Cycle de l’oxygène sur la planète: pas facile de bien le comprendre

Je suis plongée actuellement dans Le Guide Illustré de l’Écologie,  de Marie-France Dupuis-Tate (biologiste) et  Bernard Fischesser (ingénieur agronome).

Ce livre est très intéressant. Il est rédigé avec un mélange de textes et de schémas, pas toujours si évident car le vocabulaire scientifique de l’écologie est très riche et les principes exposés complexes.

Tout d’abord deux définitions:

  • Photosynthèse:  processus par lequel les plantes vertes synthétisent du glucose (C6H12O6), grâce à l’énergie lumineuse, en absorbant le gaz carbonique de l’air (CO2), en utilisant de l’eau (H2O) et en rejetant l’oxygène (O2).
  • Respiration: fonction biologique qui permet l’absorption de l’oxygène, l’utilisation des molécules de glucose et rejette du gaz carbonique et des molécules d’eau: ce processus libère de l’énergie essentielle à l’entretien de la vie. Les organismes vivants, qu’ils soient végétaux ou animaux, respirent.

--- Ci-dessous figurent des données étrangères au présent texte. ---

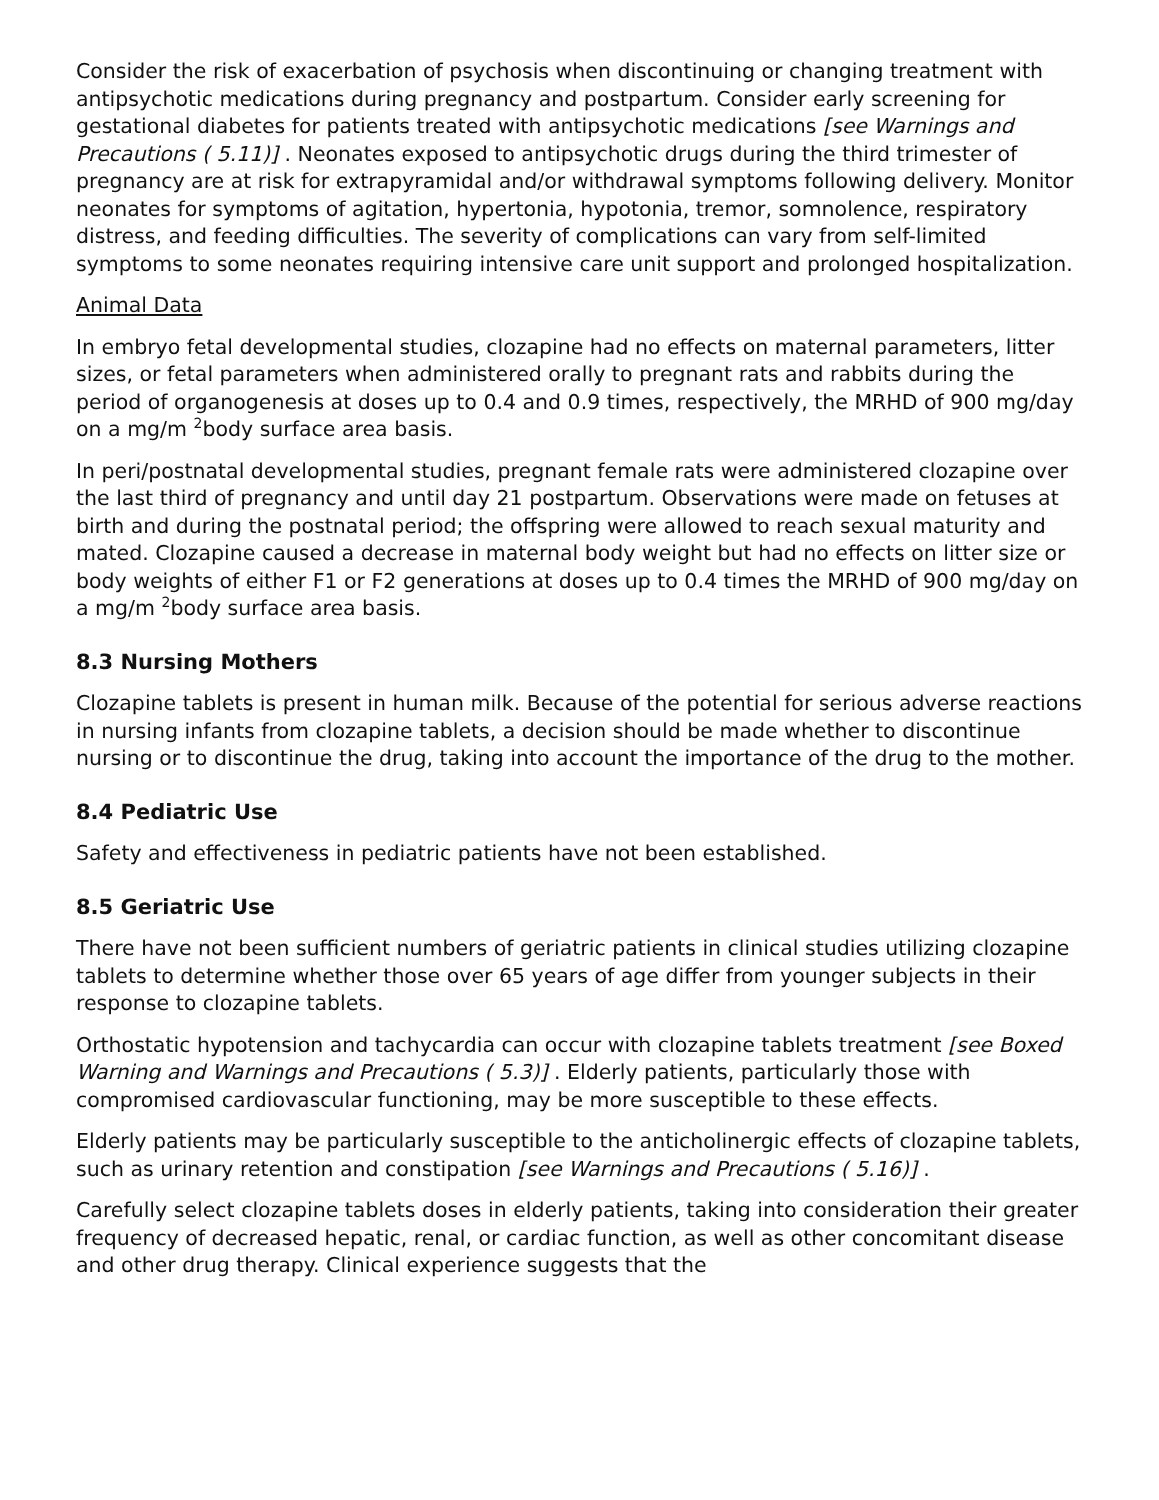Consider the risk of exacerbation of psychosis when discontinuing or changing treatment with antipsychotic medications during pregnancy and postpartum. Consider early screening for gestational diabetes for patients treated with antipsychotic medications [see Warnings and Precautions ( 5.11)] . Neonates exposed to antipsychotic drugs during the third trimester of pregnancy are at risk for extrapyramidal and/or withdrawal symptoms following delivery. Monitor neonates for symptoms of agitation, hypertonia, hypotonia, tremor, somnolence, respiratory distress, and feeding difficulties. The severity of complications can vary from self-limited symptoms to some neonates requiring intensive care unit support and prolonged hospitalization.
Animal Data
In embryo fetal developmental studies, clozapine had no effects on maternal parameters, litter sizes, or fetal parameters when administered orally to pregnant rats and rabbits during the period of organogenesis at doses up to 0.4 and 0.9 times, respectively, the MRHD of 900 mg/day on a mg/m <sup>2</sup>body surface area basis.
In peri/postnatal developmental studies, pregnant female rats were administered clozapine over the last third of pregnancy and until day 21 postpartum. Observations were made on fetuses at birth and during the postnatal period; the offspring were allowed to reach sexual maturity and mated. Clozapine caused a decrease in maternal body weight but had no effects on litter size or body weights of either F1 or F2 generations at doses up to 0.4 times the MRHD of 900 mg/day on a mg/m <sup>2</sup>body surface area basis.
8.3 Nursing Mothers
Clozapine tablets is present in human milk. Because of the potential for serious adverse reactions in nursing infants from clozapine tablets, a decision should be made whether to discontinue nursing or to discontinue the drug, taking into account the importance of the drug to the mother.
8.4 Pediatric Use
Safety and effectiveness in pediatric patients have not been established.
8.5 Geriatric Use
There have not been sufficient numbers of geriatric patients in clinical studies utilizing clozapine tablets to determine whether those over 65 years of age differ from younger subjects in their response to clozapine tablets.
Orthostatic hypotension and tachycardia can occur with clozapine tablets treatment [see Boxed Warning and Warnings and Precautions ( 5.3)] . Elderly patients, particularly those with compromised cardiovascular functioning, may be more susceptible to these effects.
Elderly patients may be particularly susceptible to the anticholinergic effects of clozapine tablets, such as urinary retention and constipation [see Warnings and Precautions ( 5.16)] .
Carefully select clozapine tablets doses in elderly patients, taking into consideration their greater frequency of decreased hepatic, renal, or cardiac function, as well as other concomitant disease and other drug therapy. Clinical experience suggests that the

Aujourd’hui, j’étais plongée dans ce livre dans la partie traitant du cycle de l’oxygène sur la planète. Voilà ce qui est exposé:

  • L’oxygène représente 21% de l’atmosphère de la planète;
  • Les terres émergés occupent le 1/4 de la planète et produisent 3/4 de l’oxygène par photosynthèse;
  • Les océans occupent 3/4 de la planète et produisent 1/4 de l’oxygène par photosynthèse via les organismes appelés phytoplancton;
  • L’efficacité de la photosynthèse sur les terres émergées: l’oxygène produit est excédentaire par rapport à celui utilisé pour la respiration des animaux, des végétaux et du sol (50% de l’oxygène seulement est consommé).

Cela correspond à ce que j’ai appris à l’école … et peut-être même à l’université (il faudrait que je retrouve mes cours 🤓)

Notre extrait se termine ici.